The highly infectious variant of the coronavirus that has emerged in the south-east of England is spreading rapidly to the rest of the UK and is already present elsewhere in the world, scientists warned on Sunday.
The World Health Organization has said its evolutionary working group is working closely with UK medical authorities to understand how the variant, now referred to as B.1.1.7, is likely to affect the course of pandemic. It has been detected in the Netherlands, Denmark and Australia.
Scientists say two aspects of B.1.1.7 are of concern. One is the unprecedented number of mutations it carries. The other is how quickly it is supplanting other strains of the Sars-Cov-2 virus in the south-east of England.
Jeffrey Barrett, director of the Covid Genomics Initiative at the Wellcome Sanger Institute, said 23 letters of the viral genetic code had changed, 17 of which could affect the behavior of the virus – especially helping it to enter and spread in cells human.
“This new variant is very concerning and unlike anything we’ve seen so far in the pandemic,” he said.
There is no evidence to date that the mutations affect the course of the disease in people infected with B.1.1.7 or the effectiveness of Covid-19 vaccines under development.
“Hospitalization rates have increased recently [in south-east England] but roughly in line with the increase in the number of cases, which does not indicate that the new strain is causing more severe symptoms, ”said Francois Balloux, director of the UCL Genetics Institute in London.
“I would be very surprised if there was any evidence that this creates more serious symptoms,” added Prof Balloux. “It is also not a strain that should be able to escape the protection provided by vaccination caused by current vaccines or previous infection.”
But Kristian Andersen, director of infectious disease genomics at the Scripps Research Institute in California, said, “I have seen many articles stating ‘no effect on immunity, vaccines or clinical features. It’s not correct . . . The point is, we don’t know but we will in the coming weeks.
Scientists at the UK government’s Porton Down Microbiology Laboratories and elsewhere are working hard to understand if and if so how mutations affect disease severity and the body’s immune response as well as viral transmissibility.
The increased infectivity of the variant is illustrated by the fact that after it emerged in Kent on September 20, it was responsible for 28% of infections in London in early November and 62% in the week ending December 9 .
Computer modeling suggests that it is 70% more transmissible than other strains of Sars-Cov-2 circulating in the UK and increases the R-value – the average number of people to whom a person with Covid-19 transmits the infection – 0.4, which makes the outbreak much more difficult to control without strict lockdown measures.
According to a article published on Saturday by the Covid-19 Genomics Consortium UK, the laboratories have sequenced 1,623 Sars-Cov-2 viral genomes showing the B.1.1.7 variant. These include 519 in London, 555 in Kent, 545 elsewhere in the UK, including Scotland and Wales, and four in other countries.

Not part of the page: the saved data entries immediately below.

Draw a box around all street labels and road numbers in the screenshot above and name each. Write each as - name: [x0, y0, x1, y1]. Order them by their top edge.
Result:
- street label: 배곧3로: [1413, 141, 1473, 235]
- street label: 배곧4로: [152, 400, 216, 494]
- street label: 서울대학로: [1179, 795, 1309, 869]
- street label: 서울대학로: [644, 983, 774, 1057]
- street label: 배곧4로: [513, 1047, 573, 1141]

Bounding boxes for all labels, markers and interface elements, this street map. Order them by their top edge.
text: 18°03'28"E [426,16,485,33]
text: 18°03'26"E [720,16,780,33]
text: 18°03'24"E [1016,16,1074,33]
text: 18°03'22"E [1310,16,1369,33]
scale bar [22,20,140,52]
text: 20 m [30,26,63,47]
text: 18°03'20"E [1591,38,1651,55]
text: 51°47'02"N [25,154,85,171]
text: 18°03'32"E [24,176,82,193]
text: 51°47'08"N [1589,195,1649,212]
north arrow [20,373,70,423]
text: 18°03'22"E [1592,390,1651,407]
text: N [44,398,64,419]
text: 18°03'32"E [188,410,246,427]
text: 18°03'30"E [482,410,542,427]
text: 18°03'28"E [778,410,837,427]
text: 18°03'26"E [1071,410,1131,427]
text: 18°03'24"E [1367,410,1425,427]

Regular Covid-19 tests do not detect viral mutations. Variants can only be identified by reading the 30,000 letters of genetic code in each sample of Sars-Cov-2 using specialized sequencing machines.
“The United Kingdom and Denmark are the [world’s] the most regular and prolific sequencers ”, emphasizes Emma Hodcroft, viral geneticist at the University of Bern in Switzerland. “The variant could therefore be elsewhere and not yet be detected. More coordinated sequencing efforts at regional and global levels would help us monitor variants. “
All viruses mutate and B.1.1.7 is not the first variant of concern. Examples include the D614G mutation that appeared early in the pandemic and moderately increases the transmissibility of Covid-19. This strain has spread from Spain to the rest of Europe over the summer. The Y453F mutation appeared in Danish mink but did not spread widely in other countries.
The strain of most international concern, besides B.1.1.7, is a different variant in South Africa called 501.V2. Professor Salim Abdool Karim, head of the country’s Covid-19 program, said on Friday: “We weren’t expecting how quickly this variant has become dominant in South Africa. . . We find that between 80 and 90% of the virus is this 501.V2 mutant. “
Prof Karim said that 501. V2 increases “viral load” – the amount of virus present in patients – “which can translate into greater transmission efficiency.” Preliminary results in the UK suggest that B.1.1.7 has a similar effect.